- [REQUIREMENTS]
Reproduce verbatim the portion of the listing below starting at the line that contains "family: Hymenophyllaceae" and ending at the line that contains "collection date as typed: Transcribed", both lines included.

- [ENTRIES PROVIDED]
========================

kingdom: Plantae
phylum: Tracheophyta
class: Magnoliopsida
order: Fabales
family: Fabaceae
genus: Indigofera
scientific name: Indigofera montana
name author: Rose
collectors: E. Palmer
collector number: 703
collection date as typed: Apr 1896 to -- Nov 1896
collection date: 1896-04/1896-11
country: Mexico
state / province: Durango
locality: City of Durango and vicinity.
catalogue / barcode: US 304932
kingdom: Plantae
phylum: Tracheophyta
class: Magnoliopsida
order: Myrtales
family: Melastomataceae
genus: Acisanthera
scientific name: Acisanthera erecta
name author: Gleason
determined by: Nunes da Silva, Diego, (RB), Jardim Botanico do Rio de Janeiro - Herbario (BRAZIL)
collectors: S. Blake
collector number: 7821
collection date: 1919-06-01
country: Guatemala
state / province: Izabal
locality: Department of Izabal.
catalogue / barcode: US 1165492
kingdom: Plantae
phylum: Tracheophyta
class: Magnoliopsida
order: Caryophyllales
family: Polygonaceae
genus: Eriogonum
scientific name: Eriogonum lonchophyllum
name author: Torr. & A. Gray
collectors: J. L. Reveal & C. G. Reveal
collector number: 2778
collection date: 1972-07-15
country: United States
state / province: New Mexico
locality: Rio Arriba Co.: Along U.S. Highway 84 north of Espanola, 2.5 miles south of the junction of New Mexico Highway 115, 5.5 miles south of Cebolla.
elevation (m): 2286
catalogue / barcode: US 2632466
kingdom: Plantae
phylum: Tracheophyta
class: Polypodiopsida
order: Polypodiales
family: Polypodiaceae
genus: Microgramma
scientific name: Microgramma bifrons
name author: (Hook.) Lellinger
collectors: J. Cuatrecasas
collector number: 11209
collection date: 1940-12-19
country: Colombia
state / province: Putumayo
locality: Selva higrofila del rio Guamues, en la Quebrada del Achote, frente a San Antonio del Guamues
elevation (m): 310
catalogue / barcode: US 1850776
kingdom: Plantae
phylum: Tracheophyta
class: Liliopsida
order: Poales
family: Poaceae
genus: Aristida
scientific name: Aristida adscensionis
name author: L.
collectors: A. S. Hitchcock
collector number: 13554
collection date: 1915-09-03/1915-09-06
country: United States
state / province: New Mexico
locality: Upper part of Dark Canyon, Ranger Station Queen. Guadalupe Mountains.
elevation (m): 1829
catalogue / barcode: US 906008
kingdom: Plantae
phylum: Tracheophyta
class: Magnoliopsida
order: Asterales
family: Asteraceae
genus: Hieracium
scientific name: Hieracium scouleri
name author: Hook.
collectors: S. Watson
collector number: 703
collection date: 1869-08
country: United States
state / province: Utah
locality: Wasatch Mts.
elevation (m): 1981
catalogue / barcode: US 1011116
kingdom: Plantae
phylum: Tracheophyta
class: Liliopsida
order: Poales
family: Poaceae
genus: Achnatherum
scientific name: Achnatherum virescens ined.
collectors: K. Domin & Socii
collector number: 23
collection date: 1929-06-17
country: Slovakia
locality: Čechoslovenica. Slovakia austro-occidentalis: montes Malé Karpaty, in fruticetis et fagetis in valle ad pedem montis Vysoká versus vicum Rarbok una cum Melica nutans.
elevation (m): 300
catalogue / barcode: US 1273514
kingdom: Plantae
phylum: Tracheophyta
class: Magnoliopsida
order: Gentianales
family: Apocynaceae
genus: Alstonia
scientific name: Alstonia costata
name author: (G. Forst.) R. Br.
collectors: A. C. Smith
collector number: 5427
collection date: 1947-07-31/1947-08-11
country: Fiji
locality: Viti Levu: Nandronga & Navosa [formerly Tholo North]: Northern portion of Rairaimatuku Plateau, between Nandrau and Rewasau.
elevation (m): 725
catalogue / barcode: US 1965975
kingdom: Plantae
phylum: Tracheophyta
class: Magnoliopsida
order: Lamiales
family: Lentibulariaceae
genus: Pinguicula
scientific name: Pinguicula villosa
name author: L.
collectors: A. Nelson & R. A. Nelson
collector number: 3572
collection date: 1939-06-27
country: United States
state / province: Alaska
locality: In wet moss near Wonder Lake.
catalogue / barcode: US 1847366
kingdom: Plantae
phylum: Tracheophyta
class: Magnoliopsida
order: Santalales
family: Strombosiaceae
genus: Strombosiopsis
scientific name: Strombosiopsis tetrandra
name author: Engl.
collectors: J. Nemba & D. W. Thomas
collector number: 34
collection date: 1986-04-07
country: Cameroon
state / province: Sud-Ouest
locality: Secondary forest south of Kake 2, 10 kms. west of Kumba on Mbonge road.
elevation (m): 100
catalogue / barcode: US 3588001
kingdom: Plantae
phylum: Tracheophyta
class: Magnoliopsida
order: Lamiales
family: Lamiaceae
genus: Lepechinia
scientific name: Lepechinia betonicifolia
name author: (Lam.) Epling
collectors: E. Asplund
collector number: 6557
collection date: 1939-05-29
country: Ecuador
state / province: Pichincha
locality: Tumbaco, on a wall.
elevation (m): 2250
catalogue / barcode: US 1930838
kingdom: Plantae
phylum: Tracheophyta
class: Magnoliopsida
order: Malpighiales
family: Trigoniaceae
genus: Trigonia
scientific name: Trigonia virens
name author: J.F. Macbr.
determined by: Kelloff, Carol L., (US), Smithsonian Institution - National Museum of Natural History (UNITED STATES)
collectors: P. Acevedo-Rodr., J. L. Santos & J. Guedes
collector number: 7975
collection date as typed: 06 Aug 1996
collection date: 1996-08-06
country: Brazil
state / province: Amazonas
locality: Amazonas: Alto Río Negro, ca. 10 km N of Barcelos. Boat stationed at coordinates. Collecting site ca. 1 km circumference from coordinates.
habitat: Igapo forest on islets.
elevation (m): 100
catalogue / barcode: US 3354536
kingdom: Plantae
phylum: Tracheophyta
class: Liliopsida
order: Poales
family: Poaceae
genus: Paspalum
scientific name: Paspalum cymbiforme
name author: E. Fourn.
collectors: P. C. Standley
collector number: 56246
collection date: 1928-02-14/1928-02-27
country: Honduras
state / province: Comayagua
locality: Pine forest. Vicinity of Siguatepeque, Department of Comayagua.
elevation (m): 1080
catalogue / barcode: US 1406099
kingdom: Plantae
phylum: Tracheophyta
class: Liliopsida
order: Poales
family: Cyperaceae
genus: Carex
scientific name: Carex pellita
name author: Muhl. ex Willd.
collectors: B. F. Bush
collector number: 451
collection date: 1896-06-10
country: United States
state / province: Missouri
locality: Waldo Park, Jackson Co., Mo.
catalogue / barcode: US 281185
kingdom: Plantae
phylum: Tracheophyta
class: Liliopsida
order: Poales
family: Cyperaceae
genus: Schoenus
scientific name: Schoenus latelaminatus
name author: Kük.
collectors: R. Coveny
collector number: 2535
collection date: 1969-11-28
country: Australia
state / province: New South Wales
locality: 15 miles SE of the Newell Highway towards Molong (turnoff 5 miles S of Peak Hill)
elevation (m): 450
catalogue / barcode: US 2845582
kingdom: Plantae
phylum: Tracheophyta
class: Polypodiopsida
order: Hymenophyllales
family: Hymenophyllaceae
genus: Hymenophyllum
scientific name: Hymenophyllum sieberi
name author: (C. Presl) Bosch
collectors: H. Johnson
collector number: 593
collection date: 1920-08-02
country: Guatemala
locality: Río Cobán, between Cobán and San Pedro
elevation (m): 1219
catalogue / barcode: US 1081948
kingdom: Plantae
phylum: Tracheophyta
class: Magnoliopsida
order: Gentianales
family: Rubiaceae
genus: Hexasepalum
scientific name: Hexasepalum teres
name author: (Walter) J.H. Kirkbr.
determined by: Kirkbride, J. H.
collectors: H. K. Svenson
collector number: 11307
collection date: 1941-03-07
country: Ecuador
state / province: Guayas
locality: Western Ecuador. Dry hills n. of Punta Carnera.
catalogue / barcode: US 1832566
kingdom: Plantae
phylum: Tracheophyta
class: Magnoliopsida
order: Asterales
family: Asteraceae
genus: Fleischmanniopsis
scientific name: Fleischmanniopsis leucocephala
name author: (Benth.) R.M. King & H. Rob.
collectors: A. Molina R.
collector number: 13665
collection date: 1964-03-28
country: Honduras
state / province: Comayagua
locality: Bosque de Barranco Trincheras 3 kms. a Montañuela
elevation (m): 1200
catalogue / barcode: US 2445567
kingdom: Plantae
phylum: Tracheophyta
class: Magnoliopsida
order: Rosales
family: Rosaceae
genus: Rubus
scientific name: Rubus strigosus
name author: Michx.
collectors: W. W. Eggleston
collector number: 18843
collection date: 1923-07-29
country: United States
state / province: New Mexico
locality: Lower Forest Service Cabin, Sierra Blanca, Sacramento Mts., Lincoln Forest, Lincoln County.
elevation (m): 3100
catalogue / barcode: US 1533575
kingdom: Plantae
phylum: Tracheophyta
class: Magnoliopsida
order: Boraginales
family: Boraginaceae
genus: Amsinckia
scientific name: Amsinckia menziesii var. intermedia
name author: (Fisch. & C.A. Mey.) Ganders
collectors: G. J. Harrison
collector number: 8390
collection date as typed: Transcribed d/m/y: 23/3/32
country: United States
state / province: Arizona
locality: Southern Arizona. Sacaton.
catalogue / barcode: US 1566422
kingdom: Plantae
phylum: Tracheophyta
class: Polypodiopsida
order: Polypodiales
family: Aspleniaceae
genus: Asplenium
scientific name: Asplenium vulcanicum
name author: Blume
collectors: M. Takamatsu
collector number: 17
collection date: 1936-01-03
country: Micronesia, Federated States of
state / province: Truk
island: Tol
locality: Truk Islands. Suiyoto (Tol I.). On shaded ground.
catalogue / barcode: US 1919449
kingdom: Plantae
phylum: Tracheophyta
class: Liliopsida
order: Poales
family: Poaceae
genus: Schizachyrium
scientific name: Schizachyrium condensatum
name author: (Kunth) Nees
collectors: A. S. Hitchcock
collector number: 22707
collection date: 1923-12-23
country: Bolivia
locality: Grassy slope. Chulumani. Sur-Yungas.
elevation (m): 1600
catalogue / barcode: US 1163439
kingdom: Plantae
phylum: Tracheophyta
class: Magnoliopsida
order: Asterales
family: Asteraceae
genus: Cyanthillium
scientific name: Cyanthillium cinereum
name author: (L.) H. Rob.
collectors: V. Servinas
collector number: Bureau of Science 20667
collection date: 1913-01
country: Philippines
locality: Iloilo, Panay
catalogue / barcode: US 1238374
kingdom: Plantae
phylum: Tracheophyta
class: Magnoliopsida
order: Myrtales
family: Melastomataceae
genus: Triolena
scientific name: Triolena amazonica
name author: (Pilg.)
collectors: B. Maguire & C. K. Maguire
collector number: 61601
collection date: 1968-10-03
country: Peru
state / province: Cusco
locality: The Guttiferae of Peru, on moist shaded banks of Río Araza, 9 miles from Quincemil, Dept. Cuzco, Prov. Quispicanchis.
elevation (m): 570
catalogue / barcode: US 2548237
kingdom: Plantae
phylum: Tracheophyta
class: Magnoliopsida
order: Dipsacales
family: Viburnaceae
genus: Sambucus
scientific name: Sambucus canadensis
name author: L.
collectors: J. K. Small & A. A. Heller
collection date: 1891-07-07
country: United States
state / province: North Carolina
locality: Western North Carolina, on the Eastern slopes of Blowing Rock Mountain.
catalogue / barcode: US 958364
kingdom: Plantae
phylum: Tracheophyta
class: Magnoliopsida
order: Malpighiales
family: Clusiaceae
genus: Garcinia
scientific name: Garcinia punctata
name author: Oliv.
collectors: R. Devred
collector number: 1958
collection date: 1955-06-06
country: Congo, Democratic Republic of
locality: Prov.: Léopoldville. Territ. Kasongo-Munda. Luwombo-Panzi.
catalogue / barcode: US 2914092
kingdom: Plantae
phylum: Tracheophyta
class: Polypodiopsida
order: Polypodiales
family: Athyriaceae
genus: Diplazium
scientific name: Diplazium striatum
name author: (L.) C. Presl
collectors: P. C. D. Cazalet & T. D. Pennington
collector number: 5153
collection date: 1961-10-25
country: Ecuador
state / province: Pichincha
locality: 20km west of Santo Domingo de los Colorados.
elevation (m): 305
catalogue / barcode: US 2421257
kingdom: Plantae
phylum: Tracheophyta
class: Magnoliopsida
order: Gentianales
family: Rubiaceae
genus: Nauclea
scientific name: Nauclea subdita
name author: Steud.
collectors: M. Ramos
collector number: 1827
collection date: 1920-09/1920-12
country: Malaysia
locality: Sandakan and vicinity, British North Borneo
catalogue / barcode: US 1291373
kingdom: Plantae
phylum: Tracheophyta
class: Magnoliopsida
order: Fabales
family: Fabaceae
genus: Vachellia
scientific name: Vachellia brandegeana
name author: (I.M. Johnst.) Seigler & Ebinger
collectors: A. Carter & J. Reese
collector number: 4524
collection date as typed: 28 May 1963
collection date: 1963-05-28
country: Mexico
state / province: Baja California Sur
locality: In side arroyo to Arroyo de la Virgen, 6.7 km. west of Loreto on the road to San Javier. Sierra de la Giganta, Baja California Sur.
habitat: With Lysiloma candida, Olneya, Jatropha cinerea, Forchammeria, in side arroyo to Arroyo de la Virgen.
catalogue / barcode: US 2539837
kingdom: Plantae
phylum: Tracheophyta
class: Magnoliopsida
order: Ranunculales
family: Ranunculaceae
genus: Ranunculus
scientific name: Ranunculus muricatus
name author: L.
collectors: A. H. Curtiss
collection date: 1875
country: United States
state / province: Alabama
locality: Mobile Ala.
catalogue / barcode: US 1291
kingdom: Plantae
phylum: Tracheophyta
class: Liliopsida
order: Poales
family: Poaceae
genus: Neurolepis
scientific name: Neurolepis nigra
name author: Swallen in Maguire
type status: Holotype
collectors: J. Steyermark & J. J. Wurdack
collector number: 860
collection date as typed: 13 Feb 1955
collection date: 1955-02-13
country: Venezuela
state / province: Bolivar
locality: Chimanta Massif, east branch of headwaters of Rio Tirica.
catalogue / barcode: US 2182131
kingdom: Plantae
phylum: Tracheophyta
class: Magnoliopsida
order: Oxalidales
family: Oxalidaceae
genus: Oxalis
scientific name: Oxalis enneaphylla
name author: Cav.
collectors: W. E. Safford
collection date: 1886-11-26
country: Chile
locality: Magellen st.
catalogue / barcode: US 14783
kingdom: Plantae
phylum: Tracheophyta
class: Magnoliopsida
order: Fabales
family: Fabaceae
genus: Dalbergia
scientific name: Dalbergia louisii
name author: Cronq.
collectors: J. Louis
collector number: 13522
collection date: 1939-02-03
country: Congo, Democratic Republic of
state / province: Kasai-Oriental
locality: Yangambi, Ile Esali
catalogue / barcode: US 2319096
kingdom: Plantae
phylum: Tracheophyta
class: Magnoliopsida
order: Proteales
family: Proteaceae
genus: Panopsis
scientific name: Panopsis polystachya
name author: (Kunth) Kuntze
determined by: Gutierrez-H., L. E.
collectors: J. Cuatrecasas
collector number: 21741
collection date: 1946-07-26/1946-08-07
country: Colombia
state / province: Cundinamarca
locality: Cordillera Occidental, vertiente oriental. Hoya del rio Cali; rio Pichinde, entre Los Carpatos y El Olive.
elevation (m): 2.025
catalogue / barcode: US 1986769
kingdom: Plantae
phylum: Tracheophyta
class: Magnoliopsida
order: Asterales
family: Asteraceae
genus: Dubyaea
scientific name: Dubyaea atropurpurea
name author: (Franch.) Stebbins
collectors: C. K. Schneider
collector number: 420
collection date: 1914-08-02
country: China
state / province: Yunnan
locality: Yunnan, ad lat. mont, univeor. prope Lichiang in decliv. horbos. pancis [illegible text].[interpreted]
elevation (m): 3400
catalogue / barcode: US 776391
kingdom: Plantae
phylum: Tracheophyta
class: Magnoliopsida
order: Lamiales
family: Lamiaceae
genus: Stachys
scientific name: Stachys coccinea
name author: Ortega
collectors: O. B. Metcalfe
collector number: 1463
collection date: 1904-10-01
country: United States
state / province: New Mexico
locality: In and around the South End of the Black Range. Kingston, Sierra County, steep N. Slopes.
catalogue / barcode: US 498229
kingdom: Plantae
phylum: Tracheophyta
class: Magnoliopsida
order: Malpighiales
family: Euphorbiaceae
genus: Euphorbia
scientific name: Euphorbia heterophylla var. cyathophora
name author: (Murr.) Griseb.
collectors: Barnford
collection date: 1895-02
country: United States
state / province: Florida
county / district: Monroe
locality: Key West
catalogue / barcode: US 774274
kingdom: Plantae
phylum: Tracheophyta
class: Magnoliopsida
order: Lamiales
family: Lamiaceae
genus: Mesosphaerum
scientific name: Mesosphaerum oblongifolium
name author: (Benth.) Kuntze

========================

- [RESULT]
family: Hymenophyllaceae
genus: Hymenophyllum
scientific name: Hymenophyllum sieberi
name author: (C. Presl) Bosch
collectors: H. Johnson
collector number: 593
collection date: 1920-08-02
country: Guatemala
locality: Río Cobán, between Cobán and San Pedro
elevation (m): 1219
catalogue / barcode: US 1081948
kingdom: Plantae
phylum: Tracheophyta
class: Magnoliopsida
order: Gentianales
family: Rubiaceae
genus: Hexasepalum
scientific name: Hexasepalum teres
name author: (Walter) J.H. Kirkbr.
determined by: Kirkbride, J. H.
collectors: H. K. Svenson
collector number: 11307
collection date: 1941-03-07
country: Ecuador
state / province: Guayas
locality: Western Ecuador. Dry hills n. of Punta Carnera.
catalogue / barcode: US 1832566
kingdom: Plantae
phylum: Tracheophyta
class: Magnoliopsida
order: Asterales
family: Asteraceae
genus: Fleischmanniopsis
scientific name: Fleischmanniopsis leucocephala
name author: (Benth.) R.M. King & H. Rob.
collectors: A. Molina R.
collector number: 13665
collection date: 1964-03-28
country: Honduras
state / province: Comayagua
locality: Bosque de Barranco Trincheras 3 kms. a Montañuela
elevation (m): 1200
catalogue / barcode: US 2445567
kingdom: Plantae
phylum: Tracheophyta
class: Magnoliopsida
order: Rosales
family: Rosaceae
genus: Rubus
scientific name: Rubus strigosus
name author: Michx.
collectors: W. W. Eggleston
collector number: 18843
collection date: 1923-07-29
country: United States
state / province: New Mexico
locality: Lower Forest Service Cabin, Sierra Blanca, Sacramento Mts., Lincoln Forest, Lincoln County.
elevation (m): 3100
catalogue / barcode: US 1533575
kingdom: Plantae
phylum: Tracheophyta
class: Magnoliopsida
order: Boraginales
family: Boraginaceae
genus: Amsinckia
scientific name: Amsinckia menziesii var. intermedia
name author: (Fisch. & C.A. Mey.) Ganders
collectors: G. J. Harrison
collector number: 8390
collection date as typed: Transcribed d/m/y: 23/3/32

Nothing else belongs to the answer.